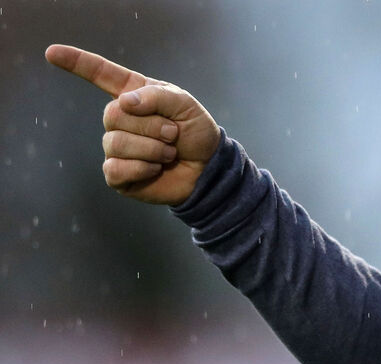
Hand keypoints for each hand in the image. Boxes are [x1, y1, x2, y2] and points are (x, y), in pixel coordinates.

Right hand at [45, 44, 220, 205]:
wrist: (209, 168)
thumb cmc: (195, 132)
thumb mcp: (185, 104)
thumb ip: (156, 96)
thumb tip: (125, 102)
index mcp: (132, 95)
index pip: (99, 74)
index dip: (76, 63)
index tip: (52, 52)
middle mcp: (119, 119)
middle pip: (114, 114)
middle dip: (151, 126)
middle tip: (172, 133)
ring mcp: (116, 147)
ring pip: (117, 142)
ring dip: (152, 149)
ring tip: (169, 152)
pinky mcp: (118, 174)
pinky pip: (116, 169)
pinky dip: (142, 168)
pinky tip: (156, 169)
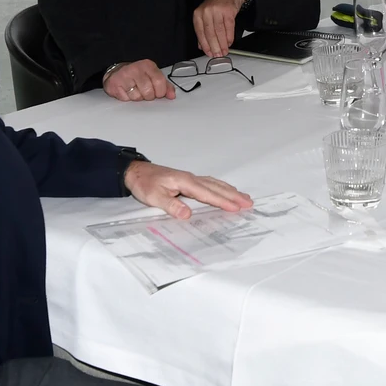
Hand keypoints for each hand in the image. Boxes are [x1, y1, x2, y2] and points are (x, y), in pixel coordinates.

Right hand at [103, 59, 173, 101]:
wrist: (116, 72)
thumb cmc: (137, 76)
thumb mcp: (153, 77)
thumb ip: (165, 86)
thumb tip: (172, 95)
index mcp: (148, 65)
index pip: (159, 82)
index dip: (160, 92)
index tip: (157, 93)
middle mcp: (136, 68)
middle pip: (149, 92)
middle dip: (148, 96)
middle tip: (144, 92)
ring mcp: (125, 75)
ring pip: (137, 97)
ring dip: (137, 98)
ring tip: (134, 90)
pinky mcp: (115, 83)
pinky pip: (126, 99)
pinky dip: (127, 98)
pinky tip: (126, 91)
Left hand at [124, 160, 253, 219]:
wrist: (136, 172)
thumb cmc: (144, 184)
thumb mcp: (153, 197)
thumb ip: (171, 205)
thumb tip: (188, 214)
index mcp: (185, 182)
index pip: (208, 194)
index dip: (223, 201)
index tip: (237, 207)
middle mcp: (191, 178)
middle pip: (216, 187)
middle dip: (233, 195)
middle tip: (249, 203)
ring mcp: (191, 178)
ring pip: (215, 184)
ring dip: (230, 191)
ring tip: (244, 197)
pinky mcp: (188, 180)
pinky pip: (210, 183)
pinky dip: (221, 187)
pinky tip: (226, 190)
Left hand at [193, 0, 248, 58]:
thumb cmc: (217, 3)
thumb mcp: (206, 15)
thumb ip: (203, 30)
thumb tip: (201, 46)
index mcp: (198, 13)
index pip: (200, 32)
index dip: (205, 45)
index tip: (209, 53)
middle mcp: (206, 11)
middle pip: (210, 33)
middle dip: (214, 46)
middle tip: (218, 55)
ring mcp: (217, 10)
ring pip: (219, 31)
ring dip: (223, 43)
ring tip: (224, 51)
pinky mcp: (228, 10)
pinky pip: (229, 27)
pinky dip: (229, 36)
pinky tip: (230, 42)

_Task details_
Give the listing again exactly, minus its images.

_Answer box_
Hand keypoints for each hand in the image. Boxes are [x1, y1, x2, y2] and points are (x, y), in pixel coordinates.

Right hand at [45, 44, 220, 205]:
wrist: (209, 168)
thumb cmc: (195, 132)
thumb mcp: (185, 104)
thumb ip: (156, 96)
thumb tip: (125, 102)
index mcp: (132, 95)
index pip: (99, 74)
index dip: (76, 63)
index tip: (52, 52)
middle mcp: (119, 119)
middle pip: (114, 114)
middle dip: (151, 126)
middle tip: (172, 133)
ring mcp: (116, 147)
ring pip: (117, 142)
ring dip: (152, 149)
ring tip: (169, 152)
pinky mcp: (118, 174)
pinky pip: (116, 169)
pinky dip: (142, 168)
pinky tip: (156, 169)
Hand keypoints for each hand in the image. Boxes are [x1, y1, x2, y2] and points are (x, y), in pixel coordinates.

Right hand at [103, 59, 173, 101]:
wrist: (116, 72)
thumb cmc: (137, 76)
thumb mcp: (153, 77)
thumb ip: (165, 86)
thumb tip: (172, 95)
index mcp: (148, 65)
index pip: (159, 82)
index dip: (160, 92)
index tip: (157, 93)
middle mcp: (136, 68)
middle pip: (149, 92)
middle dip: (148, 96)
middle tip: (144, 92)
ring mcp: (125, 75)
ring pip: (137, 97)
ring dip: (137, 98)
ring tip: (134, 90)
pinky mcp: (115, 83)
pinky pip: (126, 99)
pinky dip: (127, 98)
pinky tip: (126, 91)
Left hand at [124, 160, 253, 219]:
wrist: (136, 172)
thumb cmc: (144, 184)
thumb mcp: (153, 197)
thumb ip: (171, 205)
thumb tip: (188, 214)
index mcp: (185, 182)
index pip: (208, 194)
index dip: (223, 201)
index tip: (237, 207)
middle mcp: (191, 178)
middle pip: (216, 187)
middle dip: (233, 195)
middle tip: (249, 203)
ring mcp: (191, 178)
ring pip: (215, 184)
ring dip: (230, 191)
ring tip: (244, 197)
pinky mcp: (188, 180)
pinky pip: (210, 183)
pinky dip: (221, 187)
pinky tip: (226, 190)
Left hand at [193, 0, 248, 58]:
thumb cmc: (217, 3)
thumb mcp: (206, 15)
thumb ip: (203, 30)
thumb tip: (201, 46)
index mcp: (198, 13)
index pip: (200, 32)
index dip: (205, 45)
index tip: (209, 53)
middle mcp: (206, 11)
middle pip: (210, 33)
middle dip: (214, 46)
middle tip: (218, 55)
ring mcp: (217, 10)
ring pip: (219, 31)
ring dip: (223, 43)
ring tip: (224, 51)
pinky mcp: (228, 10)
pinky pip: (229, 27)
pinky dip: (229, 36)
pinky tip: (230, 42)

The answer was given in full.